A Constituição Federal de 1988 instituiu o Sistema Único
de Saúde (SUS), que tem sua origem no movimento conhecido como Revolução
Sanitária, nascido nos meios acadêmicos na década de 1970. Seu principal pilar
era a defesa da saúde como direito de todos. O movimento teve como marco a 8º
Conferência Nacional de Saúde, em 1986, que, além de ajudar a propagá-lo,
produziu um relatório final que serviu de base para os debates na Assembleia
Constituinte.
Defensores da reforma, como o sanitarista Sérgio Arouca,
que foi presidente da Fundação Oswaldo Cruz (Fiocruz), tiveram grande destaque
à época e ajudaram o Brasil a implantar o modelo de atenção à saúde como
conhecemos hoje.
A lavradora Raimunda Ferreira de Oliveira, de 79 anos,
que nunca trabalhou com carteira assinada, lembra como era a saúde antes da
criação do SUS. "A gente tinha que pagar para ver o médico. Aqui, em
Rosário - município maranhense -, tinha um médico só e a gente ia na casa dele
para ser atendida quando acontecia alguma coisa", contou.
Na estratégia adotada pelo SUS não há hierarquia entre os
níveis de governo, mas cada uma das esferas - federal, estadual e municipal -
tem competências distintas. O principal financiador da saúde pública no país é
a União que, também, tem a responsabilidade de formular políticas na área.
Essas políticas devem ser implementadas por estados e municípios.

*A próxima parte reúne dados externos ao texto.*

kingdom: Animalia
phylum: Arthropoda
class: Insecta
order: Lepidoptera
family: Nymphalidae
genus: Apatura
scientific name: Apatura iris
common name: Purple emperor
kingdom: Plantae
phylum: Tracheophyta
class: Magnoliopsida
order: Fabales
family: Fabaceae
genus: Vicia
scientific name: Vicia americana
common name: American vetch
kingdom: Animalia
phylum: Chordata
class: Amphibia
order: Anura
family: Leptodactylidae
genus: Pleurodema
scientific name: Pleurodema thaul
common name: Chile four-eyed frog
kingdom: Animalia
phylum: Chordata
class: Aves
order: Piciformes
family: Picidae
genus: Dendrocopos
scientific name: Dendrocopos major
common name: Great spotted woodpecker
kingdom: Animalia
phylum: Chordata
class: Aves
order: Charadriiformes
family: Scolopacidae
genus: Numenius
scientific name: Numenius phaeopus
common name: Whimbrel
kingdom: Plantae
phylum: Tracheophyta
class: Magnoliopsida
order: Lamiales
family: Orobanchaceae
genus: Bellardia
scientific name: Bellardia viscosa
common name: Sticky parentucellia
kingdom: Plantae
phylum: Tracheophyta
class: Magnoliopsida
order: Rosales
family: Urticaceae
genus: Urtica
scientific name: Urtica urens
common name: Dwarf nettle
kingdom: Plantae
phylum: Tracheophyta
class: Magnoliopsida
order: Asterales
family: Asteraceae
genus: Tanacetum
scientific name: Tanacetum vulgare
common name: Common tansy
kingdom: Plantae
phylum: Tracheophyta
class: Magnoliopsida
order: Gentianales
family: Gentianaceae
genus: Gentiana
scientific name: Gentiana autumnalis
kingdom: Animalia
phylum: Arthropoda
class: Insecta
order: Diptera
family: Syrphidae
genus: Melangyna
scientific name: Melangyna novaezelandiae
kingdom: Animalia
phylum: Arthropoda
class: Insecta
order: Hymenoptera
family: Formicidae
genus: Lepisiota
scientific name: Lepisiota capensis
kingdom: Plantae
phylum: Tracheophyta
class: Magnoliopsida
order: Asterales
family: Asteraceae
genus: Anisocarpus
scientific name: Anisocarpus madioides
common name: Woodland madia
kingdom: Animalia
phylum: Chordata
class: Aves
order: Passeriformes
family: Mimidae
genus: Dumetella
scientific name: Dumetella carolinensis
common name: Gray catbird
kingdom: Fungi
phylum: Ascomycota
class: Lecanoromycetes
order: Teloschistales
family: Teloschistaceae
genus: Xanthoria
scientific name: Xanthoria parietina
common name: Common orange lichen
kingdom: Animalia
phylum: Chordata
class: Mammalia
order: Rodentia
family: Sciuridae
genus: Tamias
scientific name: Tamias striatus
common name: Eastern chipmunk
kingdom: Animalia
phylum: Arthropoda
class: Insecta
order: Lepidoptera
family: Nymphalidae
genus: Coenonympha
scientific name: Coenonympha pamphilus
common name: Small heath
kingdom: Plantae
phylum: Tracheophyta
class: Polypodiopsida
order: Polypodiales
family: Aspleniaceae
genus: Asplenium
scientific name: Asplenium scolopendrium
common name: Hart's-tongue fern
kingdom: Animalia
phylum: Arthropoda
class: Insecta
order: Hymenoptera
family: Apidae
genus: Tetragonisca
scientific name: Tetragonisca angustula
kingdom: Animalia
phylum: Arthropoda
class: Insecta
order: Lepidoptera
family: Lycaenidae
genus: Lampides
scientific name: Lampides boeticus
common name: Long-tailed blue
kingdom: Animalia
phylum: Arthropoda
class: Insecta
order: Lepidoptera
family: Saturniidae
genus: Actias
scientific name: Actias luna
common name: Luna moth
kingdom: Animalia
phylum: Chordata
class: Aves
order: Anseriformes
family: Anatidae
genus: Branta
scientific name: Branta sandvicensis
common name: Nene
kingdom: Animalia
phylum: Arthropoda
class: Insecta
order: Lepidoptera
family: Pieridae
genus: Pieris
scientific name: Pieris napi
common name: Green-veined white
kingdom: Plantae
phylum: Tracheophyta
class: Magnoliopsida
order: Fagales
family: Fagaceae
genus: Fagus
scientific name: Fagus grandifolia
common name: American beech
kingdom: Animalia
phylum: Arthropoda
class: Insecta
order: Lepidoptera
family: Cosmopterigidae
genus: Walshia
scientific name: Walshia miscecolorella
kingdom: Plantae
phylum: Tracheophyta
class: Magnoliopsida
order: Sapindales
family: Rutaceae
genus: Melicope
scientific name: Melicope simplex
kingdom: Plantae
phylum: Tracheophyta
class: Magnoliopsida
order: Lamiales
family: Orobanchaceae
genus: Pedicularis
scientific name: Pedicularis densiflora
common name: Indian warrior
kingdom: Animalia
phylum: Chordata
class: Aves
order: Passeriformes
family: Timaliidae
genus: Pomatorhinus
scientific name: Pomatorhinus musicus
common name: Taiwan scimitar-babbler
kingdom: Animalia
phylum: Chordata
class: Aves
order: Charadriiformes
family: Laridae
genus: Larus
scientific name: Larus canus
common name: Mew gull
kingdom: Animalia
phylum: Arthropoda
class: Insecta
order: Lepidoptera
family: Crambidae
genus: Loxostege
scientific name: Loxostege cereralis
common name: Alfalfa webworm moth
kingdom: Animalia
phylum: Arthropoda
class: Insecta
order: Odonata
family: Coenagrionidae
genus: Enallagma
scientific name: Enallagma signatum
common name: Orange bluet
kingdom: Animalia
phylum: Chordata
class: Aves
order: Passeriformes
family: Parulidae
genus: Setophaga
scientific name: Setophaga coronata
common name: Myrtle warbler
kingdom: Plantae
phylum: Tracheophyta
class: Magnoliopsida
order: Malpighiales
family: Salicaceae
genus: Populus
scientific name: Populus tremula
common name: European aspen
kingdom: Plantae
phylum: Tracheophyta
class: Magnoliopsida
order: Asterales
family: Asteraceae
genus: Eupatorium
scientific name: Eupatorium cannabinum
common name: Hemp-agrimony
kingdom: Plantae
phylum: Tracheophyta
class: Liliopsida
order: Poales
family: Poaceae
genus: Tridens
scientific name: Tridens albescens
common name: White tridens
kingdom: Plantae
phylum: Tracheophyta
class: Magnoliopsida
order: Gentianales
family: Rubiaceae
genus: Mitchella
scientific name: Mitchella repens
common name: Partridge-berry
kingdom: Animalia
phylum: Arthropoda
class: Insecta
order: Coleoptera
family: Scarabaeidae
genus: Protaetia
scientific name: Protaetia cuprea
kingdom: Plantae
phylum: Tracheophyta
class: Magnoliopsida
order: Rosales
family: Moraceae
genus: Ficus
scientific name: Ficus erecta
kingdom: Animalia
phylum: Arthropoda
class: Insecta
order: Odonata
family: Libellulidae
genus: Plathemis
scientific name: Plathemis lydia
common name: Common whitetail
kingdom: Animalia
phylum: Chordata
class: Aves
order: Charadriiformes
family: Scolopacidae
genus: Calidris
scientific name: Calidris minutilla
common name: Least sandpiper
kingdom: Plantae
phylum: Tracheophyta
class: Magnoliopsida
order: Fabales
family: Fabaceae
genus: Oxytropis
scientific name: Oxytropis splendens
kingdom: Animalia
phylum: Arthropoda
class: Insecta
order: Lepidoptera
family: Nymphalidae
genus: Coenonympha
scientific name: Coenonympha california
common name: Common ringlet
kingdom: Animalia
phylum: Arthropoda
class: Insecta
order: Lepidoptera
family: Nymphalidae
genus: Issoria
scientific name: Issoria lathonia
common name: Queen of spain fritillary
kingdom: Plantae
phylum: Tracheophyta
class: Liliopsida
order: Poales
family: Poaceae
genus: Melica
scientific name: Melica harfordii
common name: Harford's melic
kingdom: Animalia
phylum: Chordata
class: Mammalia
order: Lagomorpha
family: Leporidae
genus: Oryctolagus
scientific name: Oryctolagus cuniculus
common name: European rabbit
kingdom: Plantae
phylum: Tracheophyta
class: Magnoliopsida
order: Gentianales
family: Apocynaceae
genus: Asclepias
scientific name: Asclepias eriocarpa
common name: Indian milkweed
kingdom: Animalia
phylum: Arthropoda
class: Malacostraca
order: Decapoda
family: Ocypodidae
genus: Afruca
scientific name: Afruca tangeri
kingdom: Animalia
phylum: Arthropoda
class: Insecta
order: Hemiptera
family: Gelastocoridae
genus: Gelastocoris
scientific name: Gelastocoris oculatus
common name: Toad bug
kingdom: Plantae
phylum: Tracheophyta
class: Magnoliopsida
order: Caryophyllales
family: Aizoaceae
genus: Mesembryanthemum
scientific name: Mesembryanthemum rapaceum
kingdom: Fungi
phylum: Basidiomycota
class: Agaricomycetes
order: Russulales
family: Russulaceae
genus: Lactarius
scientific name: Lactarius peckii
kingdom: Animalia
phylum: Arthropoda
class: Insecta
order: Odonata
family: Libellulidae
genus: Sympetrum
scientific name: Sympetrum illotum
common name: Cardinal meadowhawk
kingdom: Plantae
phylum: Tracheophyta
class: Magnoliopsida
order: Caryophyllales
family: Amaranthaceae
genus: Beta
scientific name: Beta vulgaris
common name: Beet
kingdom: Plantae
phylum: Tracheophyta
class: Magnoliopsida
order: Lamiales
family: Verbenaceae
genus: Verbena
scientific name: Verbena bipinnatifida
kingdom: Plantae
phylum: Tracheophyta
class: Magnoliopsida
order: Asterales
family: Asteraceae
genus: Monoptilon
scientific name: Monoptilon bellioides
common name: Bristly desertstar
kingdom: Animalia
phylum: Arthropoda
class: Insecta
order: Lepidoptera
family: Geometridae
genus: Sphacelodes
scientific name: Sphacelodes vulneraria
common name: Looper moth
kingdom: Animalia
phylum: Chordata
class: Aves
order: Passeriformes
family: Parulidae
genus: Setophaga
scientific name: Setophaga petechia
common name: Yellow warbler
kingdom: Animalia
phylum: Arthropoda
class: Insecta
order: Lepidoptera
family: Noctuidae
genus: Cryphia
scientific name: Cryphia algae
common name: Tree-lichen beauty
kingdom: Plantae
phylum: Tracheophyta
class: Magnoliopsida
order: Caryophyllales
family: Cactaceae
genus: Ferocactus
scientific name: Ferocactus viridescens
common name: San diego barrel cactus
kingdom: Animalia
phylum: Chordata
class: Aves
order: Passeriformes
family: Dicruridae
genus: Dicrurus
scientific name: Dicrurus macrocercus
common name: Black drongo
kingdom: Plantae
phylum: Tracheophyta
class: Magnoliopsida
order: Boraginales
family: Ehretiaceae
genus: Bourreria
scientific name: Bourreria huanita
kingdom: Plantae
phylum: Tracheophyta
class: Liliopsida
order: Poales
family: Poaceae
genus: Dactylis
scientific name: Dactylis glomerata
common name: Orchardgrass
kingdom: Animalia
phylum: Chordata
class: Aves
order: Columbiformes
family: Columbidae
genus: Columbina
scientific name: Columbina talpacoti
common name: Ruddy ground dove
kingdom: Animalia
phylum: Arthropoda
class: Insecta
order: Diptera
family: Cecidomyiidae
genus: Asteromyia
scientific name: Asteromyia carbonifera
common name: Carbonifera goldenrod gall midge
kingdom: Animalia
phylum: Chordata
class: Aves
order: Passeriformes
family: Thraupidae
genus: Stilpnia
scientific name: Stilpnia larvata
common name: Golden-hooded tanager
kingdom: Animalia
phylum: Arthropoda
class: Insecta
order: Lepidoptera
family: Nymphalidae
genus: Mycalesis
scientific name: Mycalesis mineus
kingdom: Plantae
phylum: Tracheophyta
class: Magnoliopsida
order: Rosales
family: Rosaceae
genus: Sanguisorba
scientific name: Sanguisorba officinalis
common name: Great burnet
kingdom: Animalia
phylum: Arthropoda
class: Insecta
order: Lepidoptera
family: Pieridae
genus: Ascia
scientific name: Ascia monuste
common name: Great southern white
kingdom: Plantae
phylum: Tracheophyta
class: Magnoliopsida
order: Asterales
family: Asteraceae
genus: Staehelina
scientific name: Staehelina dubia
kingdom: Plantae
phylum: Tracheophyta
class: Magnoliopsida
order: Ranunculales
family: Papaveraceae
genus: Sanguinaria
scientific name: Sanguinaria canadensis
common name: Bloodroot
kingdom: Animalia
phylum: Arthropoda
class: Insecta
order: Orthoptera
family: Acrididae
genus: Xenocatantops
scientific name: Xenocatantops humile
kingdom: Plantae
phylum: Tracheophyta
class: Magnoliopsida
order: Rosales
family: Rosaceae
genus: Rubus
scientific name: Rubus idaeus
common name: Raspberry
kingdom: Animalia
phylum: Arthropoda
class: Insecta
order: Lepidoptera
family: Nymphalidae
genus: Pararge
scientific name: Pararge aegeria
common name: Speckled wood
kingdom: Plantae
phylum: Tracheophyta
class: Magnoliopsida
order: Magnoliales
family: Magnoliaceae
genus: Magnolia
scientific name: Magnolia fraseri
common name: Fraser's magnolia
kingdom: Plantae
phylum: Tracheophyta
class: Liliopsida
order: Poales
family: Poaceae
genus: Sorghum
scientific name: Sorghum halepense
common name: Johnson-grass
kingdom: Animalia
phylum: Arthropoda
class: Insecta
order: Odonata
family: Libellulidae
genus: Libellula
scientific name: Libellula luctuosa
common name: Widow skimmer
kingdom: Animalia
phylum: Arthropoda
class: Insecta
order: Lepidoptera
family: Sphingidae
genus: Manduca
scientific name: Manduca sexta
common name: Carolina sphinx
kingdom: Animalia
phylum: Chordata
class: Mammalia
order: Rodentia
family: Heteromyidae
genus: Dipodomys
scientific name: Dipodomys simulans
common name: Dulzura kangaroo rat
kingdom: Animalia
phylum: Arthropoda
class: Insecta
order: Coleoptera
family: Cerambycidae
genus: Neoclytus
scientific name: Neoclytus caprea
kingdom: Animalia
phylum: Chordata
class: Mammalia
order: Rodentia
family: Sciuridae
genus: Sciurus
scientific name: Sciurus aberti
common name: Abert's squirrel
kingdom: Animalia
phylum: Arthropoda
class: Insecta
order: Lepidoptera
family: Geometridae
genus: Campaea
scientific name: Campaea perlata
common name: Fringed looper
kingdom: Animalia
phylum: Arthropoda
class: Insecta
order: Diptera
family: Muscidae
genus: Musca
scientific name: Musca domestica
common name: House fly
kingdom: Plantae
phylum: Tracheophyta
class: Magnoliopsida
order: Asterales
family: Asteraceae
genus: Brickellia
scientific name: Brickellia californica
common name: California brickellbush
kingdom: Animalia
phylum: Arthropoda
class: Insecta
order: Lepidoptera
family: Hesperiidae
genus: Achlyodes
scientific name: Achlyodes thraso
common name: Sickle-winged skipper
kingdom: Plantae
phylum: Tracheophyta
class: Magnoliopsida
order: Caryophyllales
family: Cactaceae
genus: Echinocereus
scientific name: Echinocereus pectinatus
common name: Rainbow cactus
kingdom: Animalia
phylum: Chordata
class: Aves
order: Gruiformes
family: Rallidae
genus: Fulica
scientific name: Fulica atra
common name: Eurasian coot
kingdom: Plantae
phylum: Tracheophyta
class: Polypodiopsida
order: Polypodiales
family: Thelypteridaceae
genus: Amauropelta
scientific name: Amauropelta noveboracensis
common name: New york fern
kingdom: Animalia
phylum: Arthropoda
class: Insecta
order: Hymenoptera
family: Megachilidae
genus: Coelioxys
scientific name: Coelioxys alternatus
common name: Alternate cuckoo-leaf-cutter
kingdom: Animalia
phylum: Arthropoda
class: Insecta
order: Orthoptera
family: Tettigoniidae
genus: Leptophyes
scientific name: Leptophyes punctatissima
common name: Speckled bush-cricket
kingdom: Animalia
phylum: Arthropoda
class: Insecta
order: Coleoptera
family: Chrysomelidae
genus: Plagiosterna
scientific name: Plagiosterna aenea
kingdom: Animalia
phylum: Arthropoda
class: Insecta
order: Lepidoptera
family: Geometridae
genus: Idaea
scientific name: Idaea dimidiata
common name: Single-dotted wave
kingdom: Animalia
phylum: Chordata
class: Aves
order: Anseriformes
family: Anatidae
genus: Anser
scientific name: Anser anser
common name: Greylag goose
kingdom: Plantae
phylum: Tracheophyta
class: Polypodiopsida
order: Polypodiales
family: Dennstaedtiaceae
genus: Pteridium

Cabe aos
governos estaduais organizar o atendimento em seu território e aos municípios
gerir as ações e os serviços ofertados à população. Eles - os municípios - são
os principais responsáveis pela saúde de seus habitantes. Se um município não
tem todos os serviços, deve pactuar com cidades vizinhas o encaminhamento das
demandas a outras localidades onde eles são encontrados.
Atualmente, segundo dados do Ministério da Saúde, são
feitos, a cada ano, na rede do SUS, 3,7 bilhões de procedimentos ambulatoriais,
531 milhões de consultas médicas e 11 milhões de internações. O Sistema Único
de Saúde também é considerado o maior sistema público de transplantes de órgão
do mundo, além de responder por 98% do mercado de vacinas e por 97% dos
procedimentos de quimioterapia. Entre os anos de 2010 e 2012, foram feitos 32,8
milhões de procedimentos oncológicos por meio do SUS.
Diante da dimensão do SUS, para que a rede funcione em
harmonia, a porta de entrada deve ser a atenção básica, formada pelos postos e
centros de saúde, além das unidades do Programa Saúde da Família. Estudos
demonstram que esse estágio de atendimento é capaz de resolver aproximadamente
80% dos problemas de saúde. Somente após passar pela atenção básica, o paciente
deve ser encaminhado, se necessário, a outros serviços de maior complexidade,
como hospitais e clínicas especializadas, onde são feitos exames, consultas e
algumas cirurgias (média complexidade) e procedimentos que envolvem tecnologia
mais avançada, como os de traumato-ortopedia, cardiologia, terapia renal
substitutiva e oncologia (alta complexidade).
Um dos principais problemas na implantação do SUS,
segundo especialistas, autoridades e profissionais, é que a atenção básica não
dá conta desse papel inicial, de funcionar como porta de entrada do sistema, e
as unidades de média e alta complexidade acabam sobrecarregadas. Muitas vezes,
as doenças dos pacientes encaminhados aos hospitais poderiam ser evitadas, com
ações mais efetivas na área da prevenção ou tratadas em estágio inicial. Nesse
primeiro nível de atenção à saúde, segundo o modelo brasileiro, a população tem
acesso a especialidades básicas: clínica geral, pediatria, obstetrícia e ginecologia.